Vá lá! Não foi a Ordem da Liberdade
Para Marcelo Rebelo de Sousa, a atribuição de grã-cruz da Ordem do Infante D. Henrique ao antigo ministro do Ultramar de Salazar, Adriano Moreira, tratou-se de reparar uma «pequena grande omissão histórica» e interroga-se como foi possível escapar à inteligência e sagacidade dos seus antecessores a dimensão do galardoado de ontem.
Quando se referiu à inteligência e sagacidade dos antecessores só podia visar Cavaco Silva, em mais uma brilhante ironia, no que este PR é fértil, porque decerto lhe ocorreria que Ramalho Eanes, Mário Soares e Jorge Sampaio, fossem movidos por pudor.
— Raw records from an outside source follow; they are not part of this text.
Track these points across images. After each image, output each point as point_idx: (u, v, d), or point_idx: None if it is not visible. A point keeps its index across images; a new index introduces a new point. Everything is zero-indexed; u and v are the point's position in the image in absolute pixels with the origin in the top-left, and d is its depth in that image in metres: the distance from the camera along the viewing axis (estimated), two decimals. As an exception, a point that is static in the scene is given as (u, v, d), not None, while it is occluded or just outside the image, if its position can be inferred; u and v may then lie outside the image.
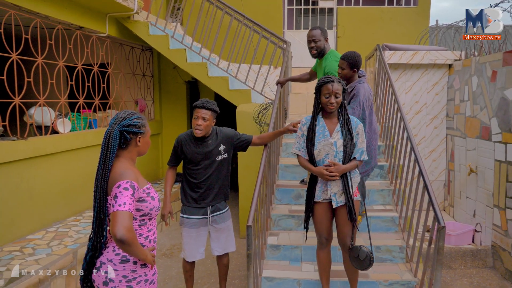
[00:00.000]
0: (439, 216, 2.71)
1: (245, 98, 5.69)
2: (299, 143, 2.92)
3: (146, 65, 7.09)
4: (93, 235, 1.97)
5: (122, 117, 1.99)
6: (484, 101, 4.87)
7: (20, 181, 4.05)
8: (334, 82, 2.72)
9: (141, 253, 1.91)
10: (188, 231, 3.29)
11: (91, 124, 5.62)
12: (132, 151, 2.04)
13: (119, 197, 1.83)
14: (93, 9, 5.22)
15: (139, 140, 2.04)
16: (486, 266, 4.62)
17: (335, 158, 2.76)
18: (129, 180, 1.89)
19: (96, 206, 1.94)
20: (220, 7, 5.80)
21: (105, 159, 1.93)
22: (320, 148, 2.78)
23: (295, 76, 4.49)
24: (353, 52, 3.39)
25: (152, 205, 2.02)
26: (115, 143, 1.94)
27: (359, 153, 2.82)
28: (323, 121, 2.85)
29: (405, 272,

Ontem, o conselheiro de Estado do CDS adicionou às 7 condecorações da ditadura e às duas da democracia, a 3.ª do regime com que se conformou.
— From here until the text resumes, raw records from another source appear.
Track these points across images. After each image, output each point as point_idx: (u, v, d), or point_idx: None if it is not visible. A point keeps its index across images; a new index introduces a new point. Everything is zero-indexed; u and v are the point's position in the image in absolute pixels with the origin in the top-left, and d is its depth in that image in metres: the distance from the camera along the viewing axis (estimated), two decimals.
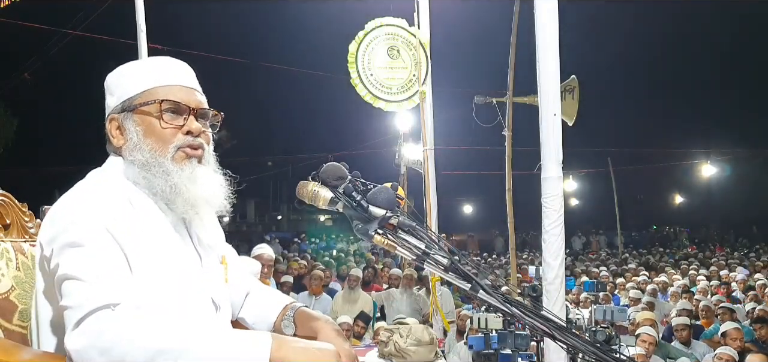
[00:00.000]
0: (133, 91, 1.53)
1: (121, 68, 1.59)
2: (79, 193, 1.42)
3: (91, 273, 1.27)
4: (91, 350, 1.19)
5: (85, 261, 1.28)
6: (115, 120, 1.53)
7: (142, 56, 6.69)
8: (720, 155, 22.92)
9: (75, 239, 1.30)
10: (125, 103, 1.52)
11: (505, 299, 1.46)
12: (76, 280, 1.26)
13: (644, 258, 17.97)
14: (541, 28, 3.90)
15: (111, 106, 1.55)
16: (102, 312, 1.22)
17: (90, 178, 1.50)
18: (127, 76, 1.56)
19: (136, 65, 1.60)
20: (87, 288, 1.25)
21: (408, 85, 7.00)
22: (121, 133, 1.52)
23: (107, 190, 1.44)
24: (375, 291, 8.95)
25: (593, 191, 27.79)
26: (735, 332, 5.96)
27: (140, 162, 1.49)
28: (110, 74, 1.59)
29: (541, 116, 3.95)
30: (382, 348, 3.53)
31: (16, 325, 1.50)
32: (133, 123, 1.51)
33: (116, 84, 1.56)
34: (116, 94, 1.54)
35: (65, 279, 1.27)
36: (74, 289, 1.26)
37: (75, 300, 1.24)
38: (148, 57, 1.63)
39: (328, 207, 1.50)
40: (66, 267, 1.28)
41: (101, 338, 1.20)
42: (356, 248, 18.56)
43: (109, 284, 1.27)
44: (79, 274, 1.27)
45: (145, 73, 1.55)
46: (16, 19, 10.08)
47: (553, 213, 3.88)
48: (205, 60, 12.23)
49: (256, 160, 26.61)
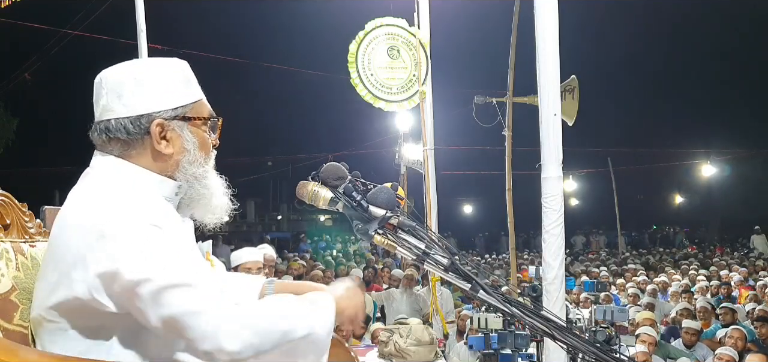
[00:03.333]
0: (186, 100, 1.47)
1: (170, 65, 1.49)
2: (120, 204, 1.35)
3: (191, 277, 1.29)
4: (244, 332, 1.27)
5: (179, 267, 1.30)
6: (162, 125, 1.43)
7: (142, 56, 6.70)
8: (720, 155, 22.90)
9: (152, 249, 1.29)
10: (178, 110, 1.45)
11: (505, 299, 1.47)
12: (182, 287, 1.27)
13: (644, 258, 17.96)
14: (541, 28, 3.90)
15: (152, 106, 1.42)
16: (224, 305, 1.30)
17: (118, 184, 1.40)
18: (181, 81, 1.48)
19: (181, 69, 1.51)
20: (201, 291, 1.29)
21: (408, 85, 7.00)
22: (166, 139, 1.44)
23: (146, 197, 1.41)
24: (375, 291, 8.95)
25: (593, 191, 27.77)
26: (736, 332, 5.96)
27: (193, 174, 1.48)
28: (145, 67, 1.48)
29: (541, 116, 3.95)
30: (382, 348, 3.54)
31: (16, 325, 1.50)
32: (190, 134, 1.47)
33: (164, 82, 1.45)
34: (165, 93, 1.44)
35: (166, 289, 1.26)
36: (188, 295, 1.27)
37: (198, 306, 1.27)
38: (176, 59, 1.52)
39: (328, 207, 1.50)
40: (160, 279, 1.26)
41: (248, 320, 1.29)
42: (356, 248, 18.57)
43: (209, 280, 1.35)
44: (180, 282, 1.28)
45: (193, 82, 1.51)
46: (16, 19, 10.08)
47: (553, 213, 3.88)
48: (204, 60, 12.24)
49: (256, 160, 26.61)
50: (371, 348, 4.27)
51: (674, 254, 19.43)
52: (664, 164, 26.12)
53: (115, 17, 9.96)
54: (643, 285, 10.29)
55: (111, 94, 1.44)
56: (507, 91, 8.63)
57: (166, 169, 1.46)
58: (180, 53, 1.79)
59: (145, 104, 1.42)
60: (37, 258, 1.61)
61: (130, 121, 1.42)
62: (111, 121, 1.42)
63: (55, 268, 1.37)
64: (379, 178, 1.57)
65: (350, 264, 12.43)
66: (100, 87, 1.47)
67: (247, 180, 26.20)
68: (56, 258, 1.37)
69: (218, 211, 1.56)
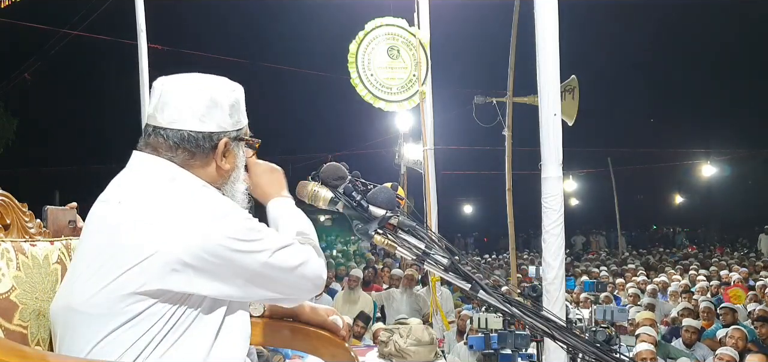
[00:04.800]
0: (244, 122, 1.61)
1: (235, 89, 1.60)
2: (207, 198, 1.48)
3: (286, 239, 1.52)
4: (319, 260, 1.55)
5: (274, 234, 1.52)
6: (227, 144, 1.55)
7: (141, 56, 6.70)
8: (720, 155, 22.92)
9: (257, 225, 1.48)
10: (240, 132, 1.58)
11: (505, 299, 1.47)
12: (286, 247, 1.48)
13: (644, 258, 17.97)
14: (541, 28, 3.90)
15: (223, 125, 1.55)
16: (307, 247, 1.55)
17: (192, 188, 1.51)
18: (242, 104, 1.60)
19: (241, 91, 1.62)
20: (298, 249, 1.51)
21: (408, 85, 7.00)
22: (225, 156, 1.55)
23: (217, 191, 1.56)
24: (375, 291, 8.95)
25: (593, 191, 27.79)
26: (737, 332, 5.96)
27: (237, 190, 1.60)
28: (218, 89, 1.57)
29: (541, 116, 3.95)
30: (382, 348, 3.54)
31: (16, 325, 1.50)
32: (242, 153, 1.61)
33: (234, 103, 1.57)
34: (233, 114, 1.56)
35: (278, 250, 1.46)
36: (293, 250, 1.50)
37: (301, 255, 1.51)
38: (236, 84, 1.65)
39: (328, 207, 1.50)
40: (271, 243, 1.46)
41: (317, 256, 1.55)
42: (356, 248, 18.56)
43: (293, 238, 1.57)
44: (285, 243, 1.49)
45: (244, 105, 1.62)
46: (16, 19, 10.08)
47: (553, 213, 3.88)
48: (205, 60, 12.21)
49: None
50: (371, 348, 4.27)
51: (674, 254, 19.43)
52: (664, 164, 26.14)
53: (115, 17, 9.96)
54: (643, 285, 10.29)
55: (185, 108, 1.52)
56: (507, 91, 8.64)
57: (216, 181, 1.56)
58: (180, 53, 1.79)
59: (218, 124, 1.54)
60: (38, 257, 1.61)
61: (203, 135, 1.52)
62: (184, 132, 1.51)
63: (121, 259, 1.38)
64: (379, 178, 1.58)
65: (350, 264, 12.44)
66: (166, 96, 1.54)
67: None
68: (125, 249, 1.39)
69: None
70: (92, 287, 1.40)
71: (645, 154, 25.05)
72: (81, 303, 1.42)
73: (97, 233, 1.48)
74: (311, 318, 1.97)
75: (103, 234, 1.45)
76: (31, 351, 1.43)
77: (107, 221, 1.46)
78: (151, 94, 1.58)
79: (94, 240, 1.47)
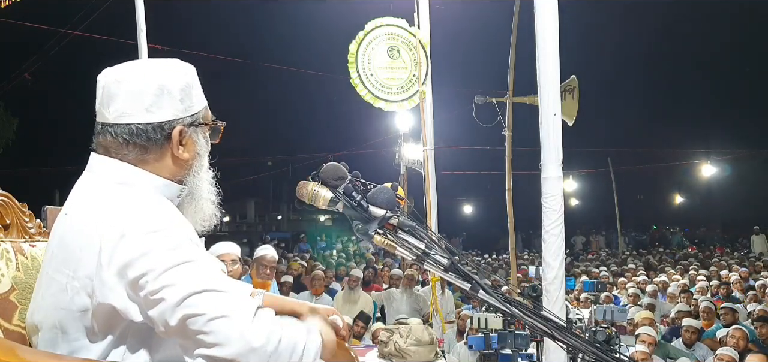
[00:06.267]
0: (199, 107, 1.49)
1: (186, 71, 1.49)
2: (143, 209, 1.34)
3: (219, 283, 1.29)
4: (273, 337, 1.27)
5: (205, 274, 1.28)
6: (182, 132, 1.45)
7: (142, 56, 6.69)
8: (720, 155, 22.91)
9: (183, 257, 1.28)
10: (194, 116, 1.48)
11: (505, 299, 1.46)
12: (212, 292, 1.26)
13: (644, 258, 17.96)
14: (541, 28, 3.90)
15: (176, 112, 1.43)
16: (255, 313, 1.29)
17: (136, 189, 1.40)
18: (195, 86, 1.49)
19: (193, 74, 1.51)
20: (229, 297, 1.27)
21: (408, 85, 7.00)
22: (182, 145, 1.46)
23: (164, 202, 1.42)
24: (375, 291, 8.95)
25: (593, 191, 27.78)
26: (737, 332, 5.96)
27: (201, 178, 1.51)
28: (164, 73, 1.45)
29: (541, 116, 3.95)
30: (382, 348, 3.54)
31: (16, 325, 1.50)
32: (201, 139, 1.50)
33: (184, 87, 1.46)
34: (185, 99, 1.45)
35: (194, 294, 1.25)
36: (216, 300, 1.26)
37: (225, 309, 1.25)
38: (184, 63, 1.52)
39: (328, 207, 1.50)
40: (186, 284, 1.25)
41: (272, 334, 1.27)
42: (356, 248, 18.55)
43: (238, 289, 1.33)
44: (209, 287, 1.27)
45: (199, 87, 1.52)
46: (16, 19, 10.08)
47: (553, 213, 3.88)
48: (205, 60, 12.22)
49: (256, 159, 26.61)
50: (371, 348, 4.26)
51: (674, 254, 19.43)
52: (664, 164, 26.15)
53: (115, 17, 9.97)
54: (643, 285, 10.29)
55: (131, 99, 1.42)
56: (507, 91, 8.64)
57: (177, 173, 1.48)
58: (180, 53, 1.78)
59: (169, 111, 1.43)
60: (38, 258, 1.61)
61: (153, 127, 1.42)
62: (132, 126, 1.41)
63: (64, 272, 1.34)
64: (379, 178, 1.57)
65: (350, 264, 12.43)
66: (111, 88, 1.44)
67: (247, 180, 26.23)
68: (67, 261, 1.35)
69: (208, 218, 1.56)
70: (47, 300, 1.38)
71: (645, 154, 25.09)
72: (40, 320, 1.40)
73: (50, 245, 1.46)
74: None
75: (52, 246, 1.43)
76: (31, 352, 1.43)
77: (57, 232, 1.43)
78: (96, 89, 1.47)
79: (48, 253, 1.45)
Se foi pela inteligência, cultura e sagacidade foi uma venera merecida. O político longevo foi um professor respeitado e competente, sem precisar de quaisquer provas académicas, para além da sua licenciatura em direito. Bastaram-lhe os decretos. A sua inteligência fez o resto.
Ainda hoje, aos 95 anos, é estimulante ler Adriano Moreira e refletir sobre o seu pensamento, mas 9 medalhas já eram peso suficiente para o peito de quem nunca repudiou o passado de subsecretário de Estado e de ministro do fascismo, presidiu ao CDS e se manteve militante do partido depois da sua expulsão da Internacional Democrata Cristã, por ser antieuropeísta e duvidosamente democrático.
Adriano Moreira, que em 2009 ainda considerava Salazar o maior estadista do século XX, foi o responsável pela violência e, certamente, pela utilização de meios condenáveis na repressão com que o exército de ocupação colonial respondeu à brutalidade dos atos terroristas, injustos e gratuitos, com que nacionalistas angolanos iniciaram a guerra de libertação de Angola.
A atribuição do mais alto grau da Ordem do Infante D. Henrique não pode deixar de trazer à memória, de quem a tem, que Adriano Moreira foi o ministro fascista que reativou o Campo do Tarrafal em 1961, Campo de Trabalho do Chão Bom, para prisioneiros oriundos das colónias. Ali foram degredados e torturados numerosos patriotas dos atuais PALOPs, incluindo o escritor luso-angolano, Luandino Vieira, nascido em Vila Nova de Ourém. Estava lá preso, há quatro anos, em 21 de maio de 1965, quando a Sociedade Portuguesa de Escritores lhe atribuiu o Grande Prémio de Novela pela sua obra Luuanda.
Devemos respeitar o homem, e não esquecer o fascista inteligente, culto e longevo de um país sem memória nem vergonha.
A venera, ontem outorgada, foi para reparar uma «pequena grande» omissão histórica, isto é, uma «média» omissão, mas pôs em ebulição a memória de quem não esquece a ditadura que serviu, sem manifestar arrependimento.